● STUDY QUESTIONS:
#1 From the interview excerpt on availability bias, reproduce the passage from "AR: Two follow-up" to "much about sharks.".
#2 According to the interview excerpt on availability bias, why does the speaker consider it better to overestimate a problem such as antisemitism than to underestimate it? Answer in one to three sentences.

● EXCERPT TO READ:

....

AR: Two follow-up questions: one on headwinds, one on tailwinds. First, to what extent do you think students are overweighting headwinds? 

SD: The idea of the availability bias is that we judge the frequency and severity of an issue based on how easily we’ve noticed it, either in the world or in our mind, conjured up. Typically, in research, this involves overestimating the problem. For example, when people in the United States are afraid of shark attacks, that’s because they’re mentally available for different reasons, but they are not really prevalent. You shouldn’t worry that much about sharks. 

When it comes to other issues, even if you are overestimating the problem, the fact that the problem exists is already a problem that should be addressed. We know many people are killed by the police, but even if one African American man was unjustly killed by the police, that’s one African American too many. Even if one member of the LGBTQ+ community is targeted for their sexual orientation, that’s one too many. And even if one Jew feels unsafe walking around, openly expressing their Jewish ethnic identity, that’s one Jewish person too many. So, even if people are overestimating the problem, it’s better to overestimate it than underestimate it. Because we know in all civil rights movements throughout history, the detractors have said, “Oh, you’re worried too much. It’s not that big of a deal.” That’s been said to every group that has fought for equality, not just Jews. My point is, even if you’re overestimating, the fact that it still exists is a real issue that should be addressed. The other thing that I say is, “Are we waiting for the problem to become too prevalent?” That doesn’t sound right. Would you be willing to take antisemitism seriously only when we have dead Jews on campus? Is that what you’re waiting for to take this seriously? Of course not. We wouldn’t want any member of any group to be targeted. That’s my view on the availability bias. 

AR: So what you’re saying is that overweighting may be what is needed. But at the same time, focusing on the tailwinds now, how should we bring those into clearer focus? 

SD: As I mentioned before, the flip side of the negativity was a lot of positivity. Again, I can speak more to my own personal experience in what I’m observing. What I am seeing now is a reawakening in the United States, not only among the Jewish community but also in general amongst the liberal community that is realizing that a small but violent segment of the “liberal community”—which is not really liberal, actually, but what they call the “extreme progressives”—have completely abandoned the liberal values that we all stand for. I think while it’s a negative thing, it’s a tailwind because the vast majority of moderates are starting to understand that these are wolves in sheep’s clothing. Yes, AOC [Alexandria Ocasio-Cortez] is great on many things. I totally support her in a lot of things. But she’s not liberal because she doesn’t care about all groups; she cares about some groups. Because the moderates are understanding this, I think we have a real chance at creating real liberal change in this society. I’ve been talking about this to people, this reawakening of Jewish ethnicity as a minority—because we are a minority. But also, this reawakening of moderates should want society to be a good place for all of us. I think that is something that hopefully we’ll see more of.

AR: Do you believe that there’s a generational gap between how many moderates there are within each generation?

....

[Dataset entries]
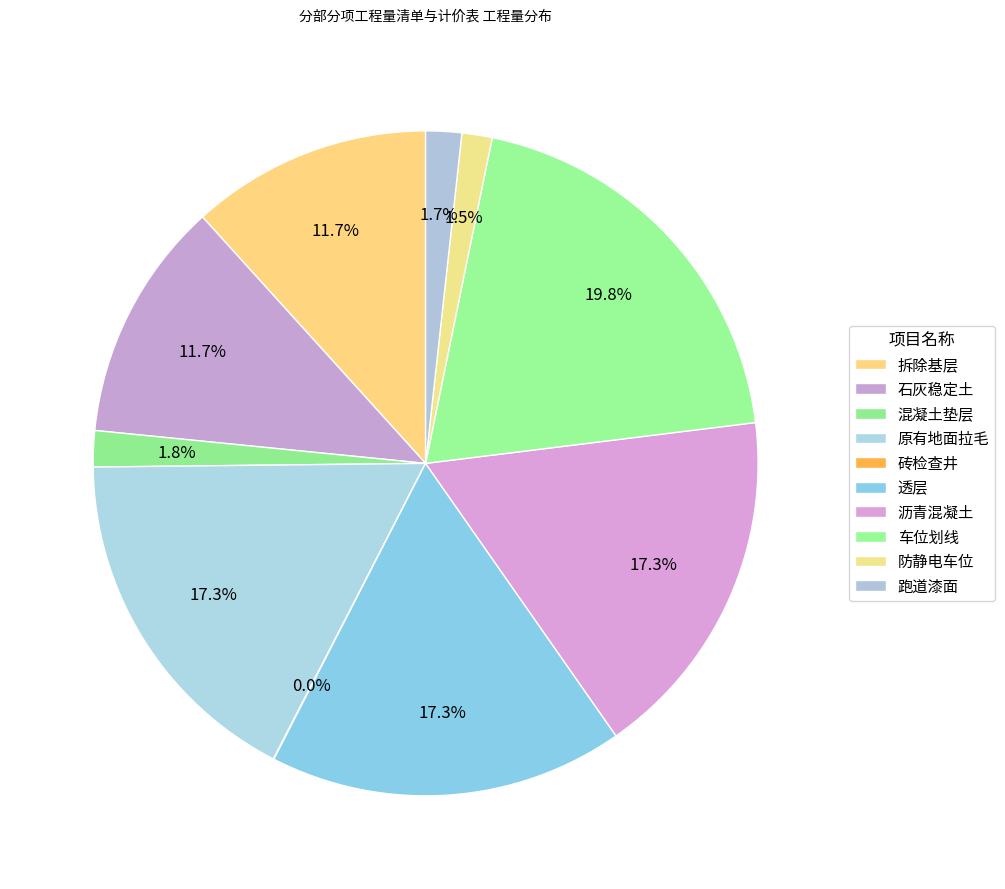

To the nearest percent, what is the average slice percentage?

10%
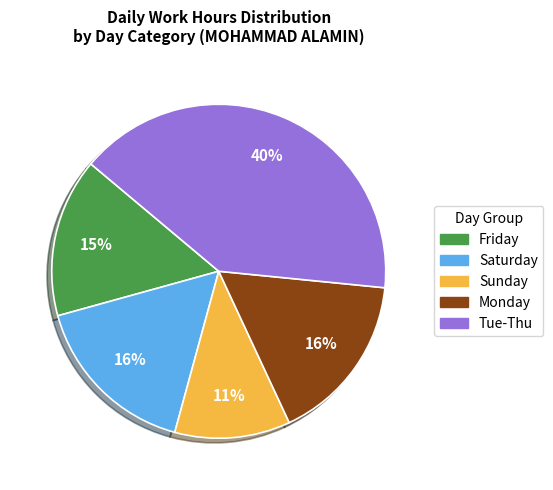

Count the number of slices in the pie.

5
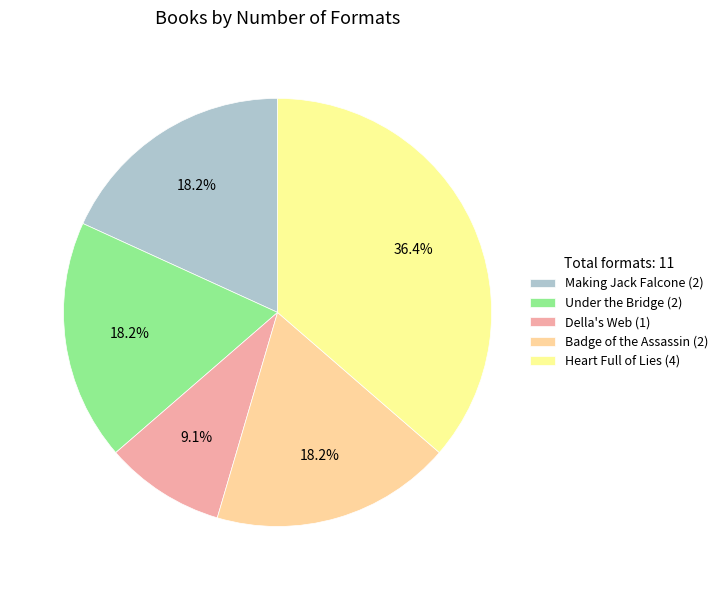

Is Badge of the Assassin the majority of the pie?

No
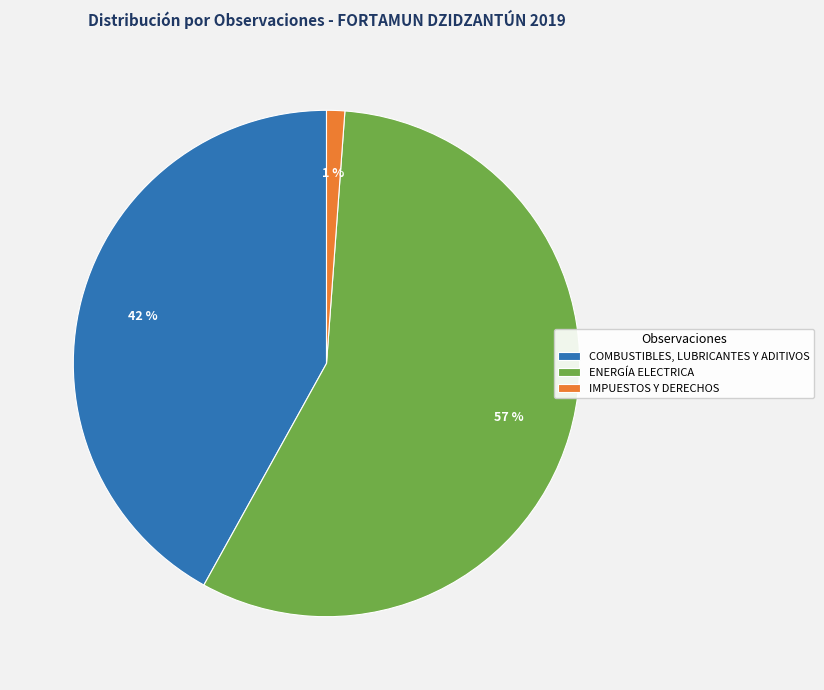

Which slice is the smallest?

IMPUESTOS Y DERECHOS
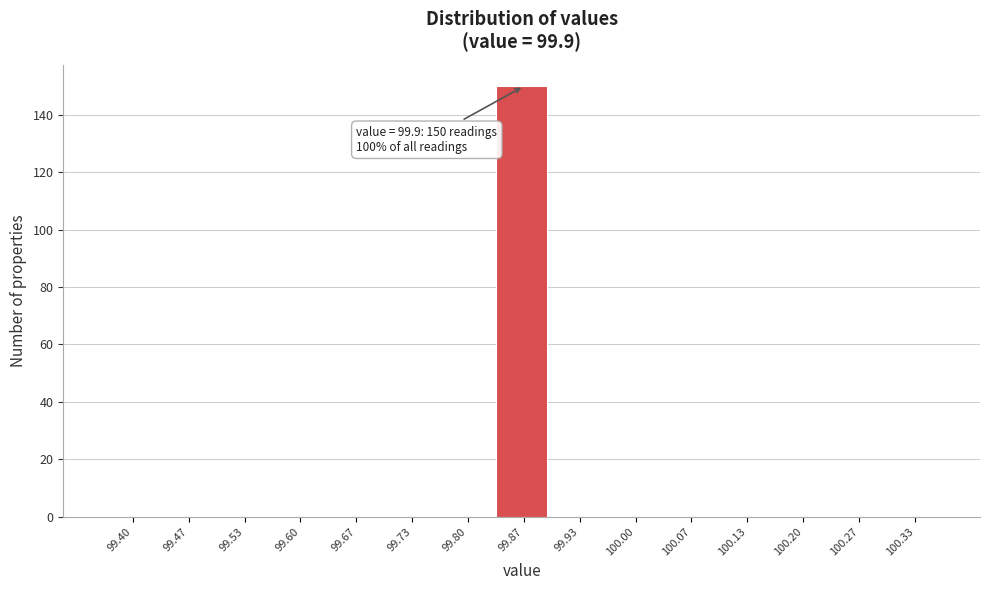

Reading right to left, what are all the values shown in this chart?

100.33=0	100.27=0	100.20=0	100.13=0	100.07=0	100.00=0	99.93=0	99.87=150	99.80=0	99.73=0	99.67=0	99.60=0	99.53=0	99.47=0	99.40=0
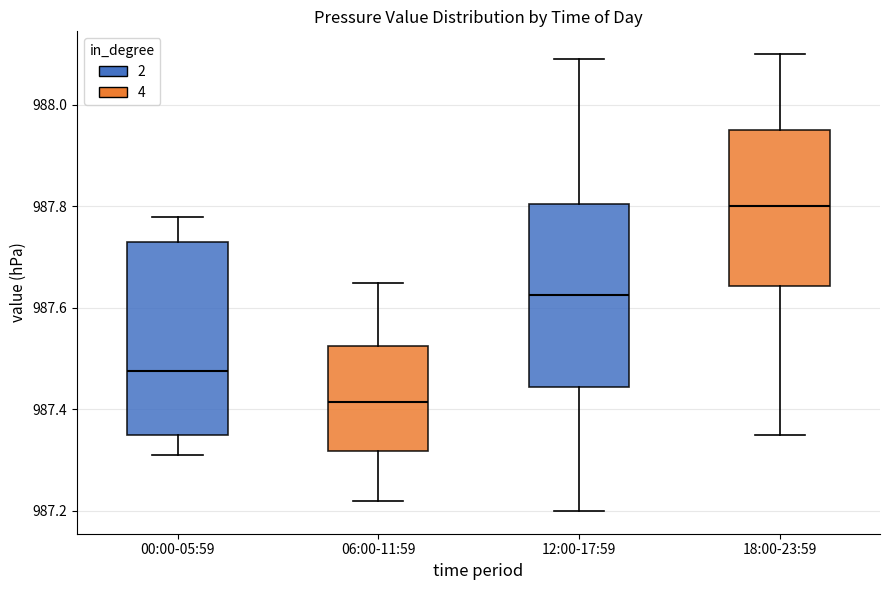

Reading left to right, transcribe this box plot: for each box, give where its median line is, the range the box spans, and where its two whiskers end, as read against the y-axis. The values are not printed on the chart, so give them approximately, as read against the axis.

00:00-05:59: median 987.48, box 987.36 to 987.74, whiskers 987.32 to 987.78
06:00-11:59: median 987.42, box 987.32 to 987.52, whiskers 987.22 to 987.66
12:00-17:59: median 987.62, box 987.44 to 987.80, whiskers 987.20 to 988.10
18:00-23:59: median 987.80, box 987.64 to 987.96, whiskers 987.36 to 988.10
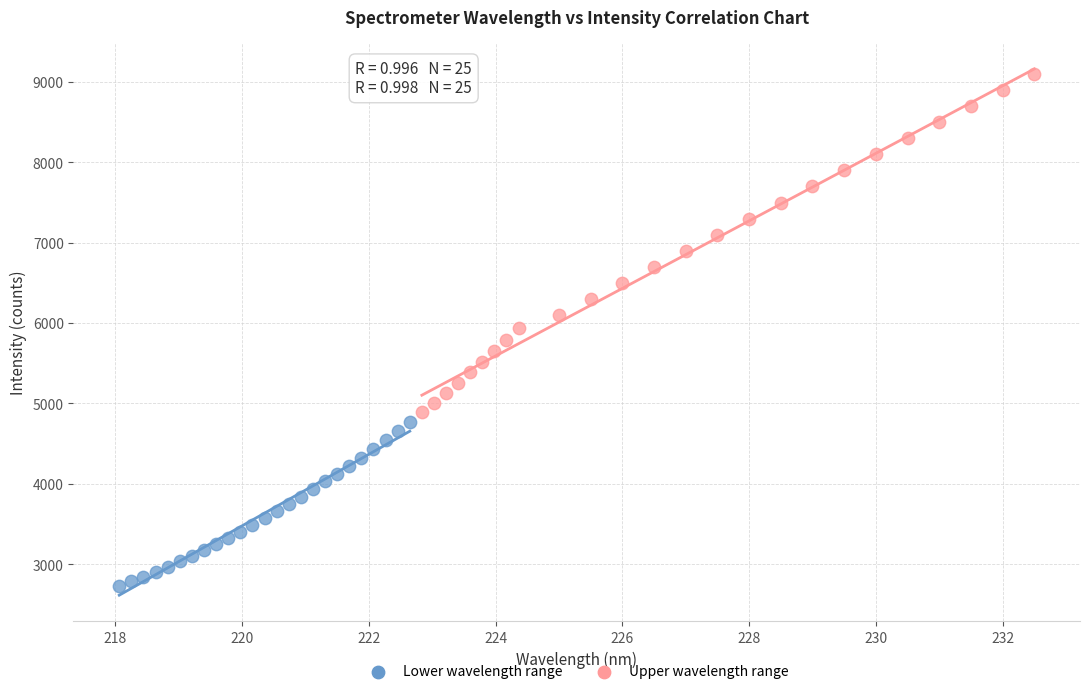

Which series has the largest Y range (max minus min)?

Upper wavelength range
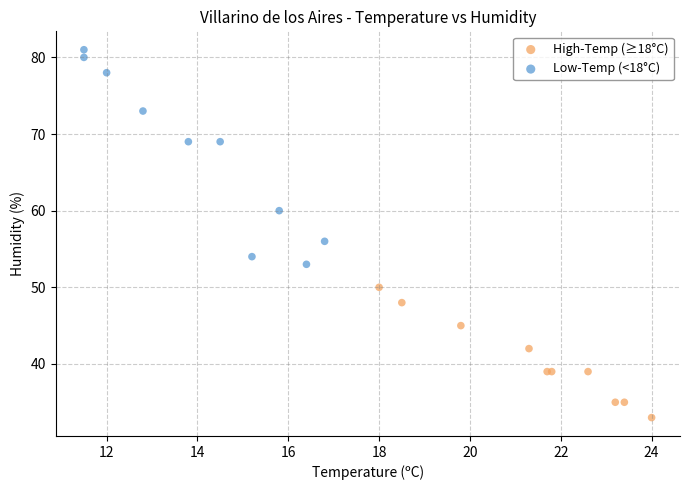

Which series contains the highest Y value?

Low-Temp (<18°C)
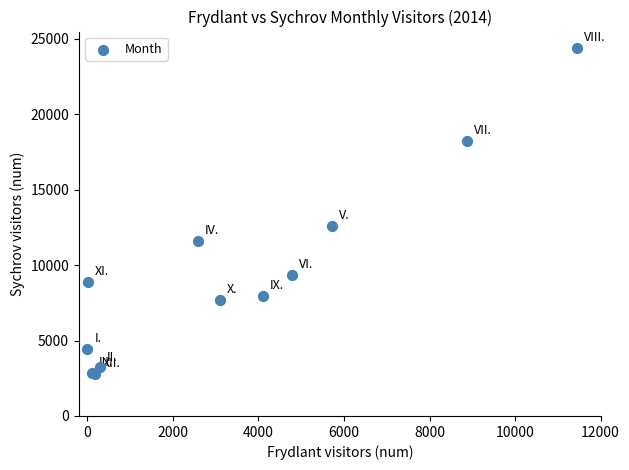

What Y value in the scatter plot is closest to 13592?

12576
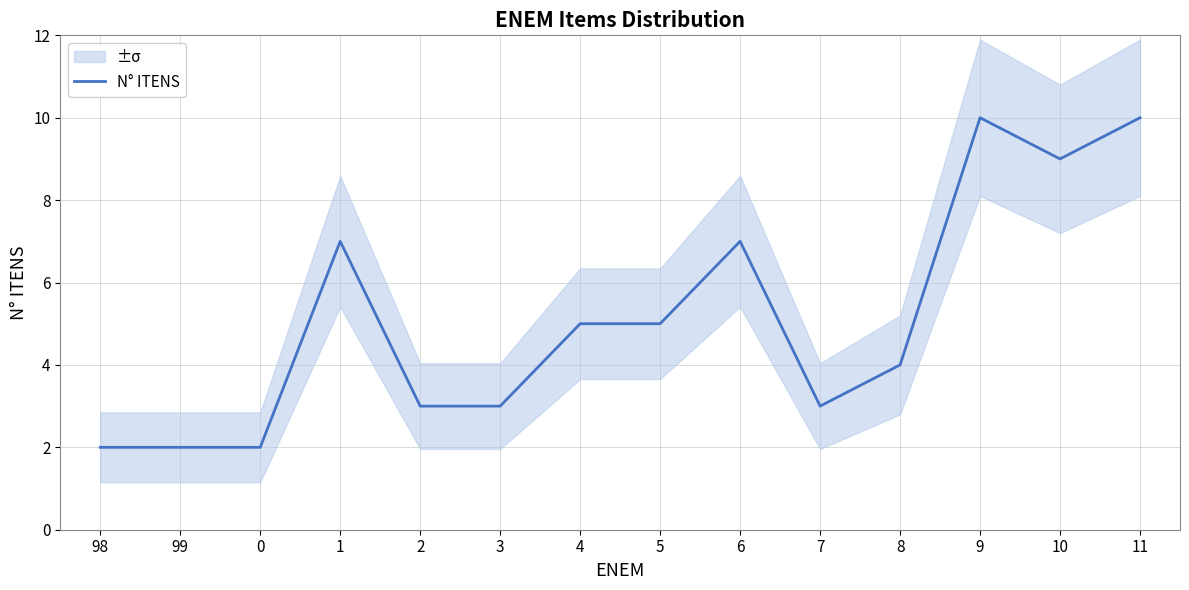

How many data points are less than 5?

7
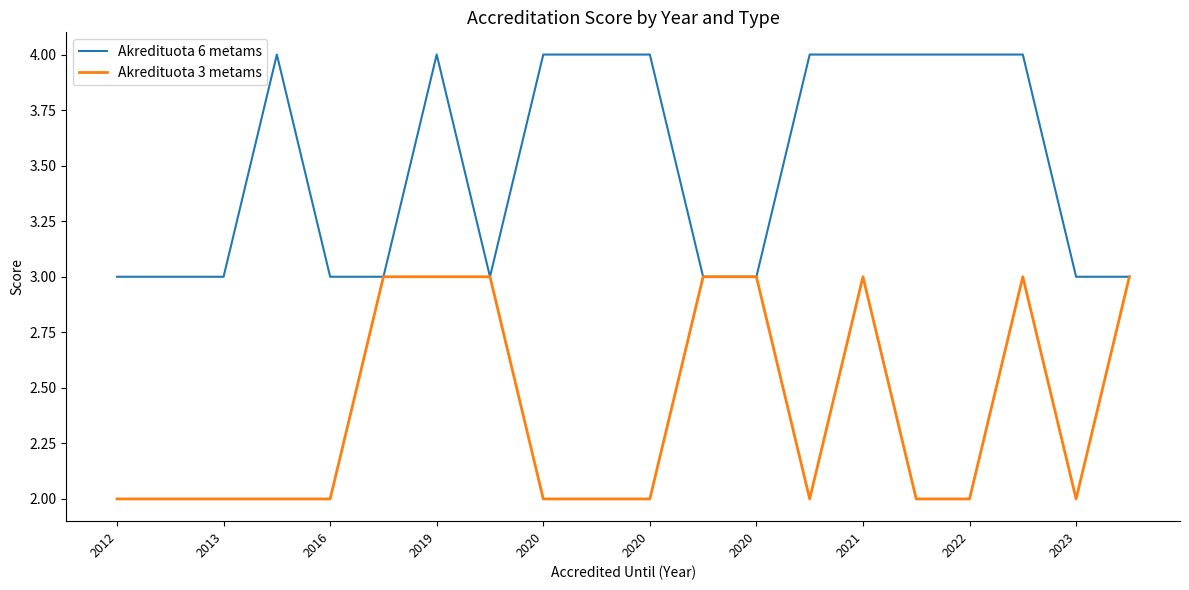

Rank the series by their maximum value, from highest to lowest.

Akredituota 6 metams, Akredituota 3 metams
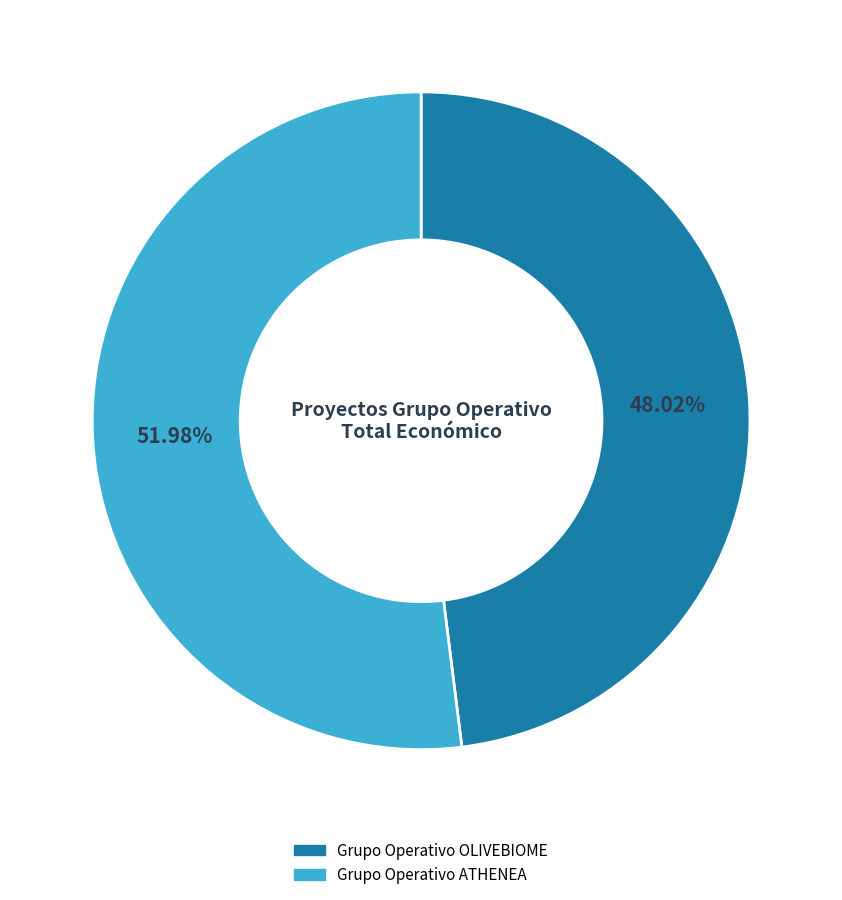

Is it true that Grupo Operativo OLIVEBIOME is 48% of the pie?

True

....

● RESPONSES IN ORDER:
#1
AR: Two follow-up questions: one on headwinds, one on tailwinds. First, to what extent do you think students are overweighting headwinds? 

SD: The idea of the availability bias is that we judge the frequency and severity of an issue based on how easily we’ve noticed it, either in the world or in our mind, conjured up. Typically, in research, this involves overestimating the problem. For example, when people in the United States are afraid of shark attacks, that’s because they’re mentally available for different reasons, but they are not really prevalent. You shouldn’t worry that much about sharks.

#2 The speaker holds that even if a problem is overestimated, its existence alone is a real issue that should be addressed, since even one person targeted is one too many. The speaker also points out that in all civil rights movements throughout history, detractors have told those fighting for equality that they were worrying too much and that it was not a big deal.